I get home and go see my doctor. “What the hell happened doc?” No specific trigger event, no history of problems… nothing. Turns out sometimes there’s no rhyme or reason to this stuff. The most likely explanation is that what I experienced was a culmination of apparently minor stress events resulting in a pretty scary mental health episode. My doctor tells me that recognising what’s happened and being open to help is the key to managing how your head works. Turns out to be excellent advice and I’m soon back to my normal grumpy and paranoid self. What have I learned? Alcohol doesn’t fix everything, but it sure helps… no, not really. Never tell someone to snap out of it when they are feeling down, it ain’t that easy. Never take all the happy snaps on social media at face value, life’s not like that. Never assume that past experience is a marker of future emotional responses, surprises await. Never underestimate the impact of simply being homesick, there’s no place like home and family. Recognise anxiety for what it is and seek help.
But, most important of all… never ever travel again without the managing director!
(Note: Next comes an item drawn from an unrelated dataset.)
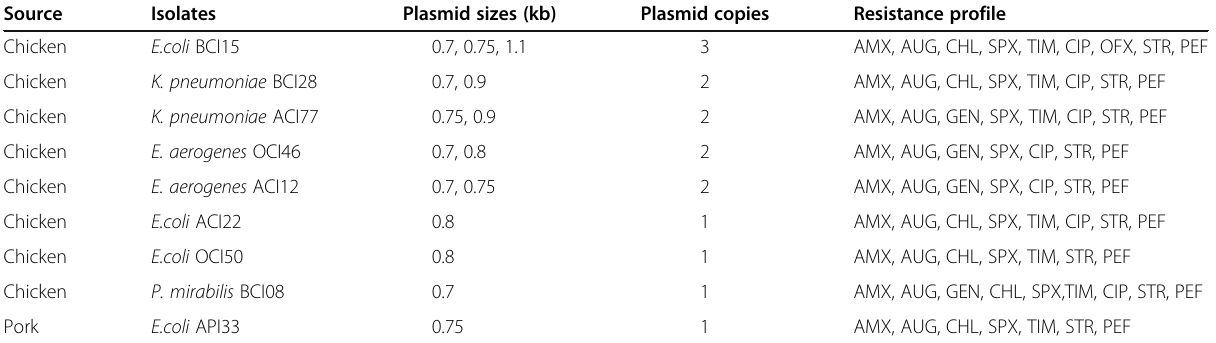
Table 3 Plasmid Profiles of 9 Enterobacteriaceae isolated from various meat sources Source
This episode has reinforced something I’ve always suspected and written about previously. For many people a holiday is a way to release the pressure cooker that is life in today’s world. For most people it’s a positive experience but accommodation providers need to appreciate that some guests will arrive stressed out of their minds. Appreciating this and having processes that don’t add to that stress seems a great guest wellness strategy and one that I am sure will be rewarded by repeat bookings.
By the way… I have thought long and hard about publishing this as it may have a negative impact on how clients perceive our business. We love our clients and more importantly we trust them. Honesty is everything. If I can fess up that sometimes your head plays up, so can you.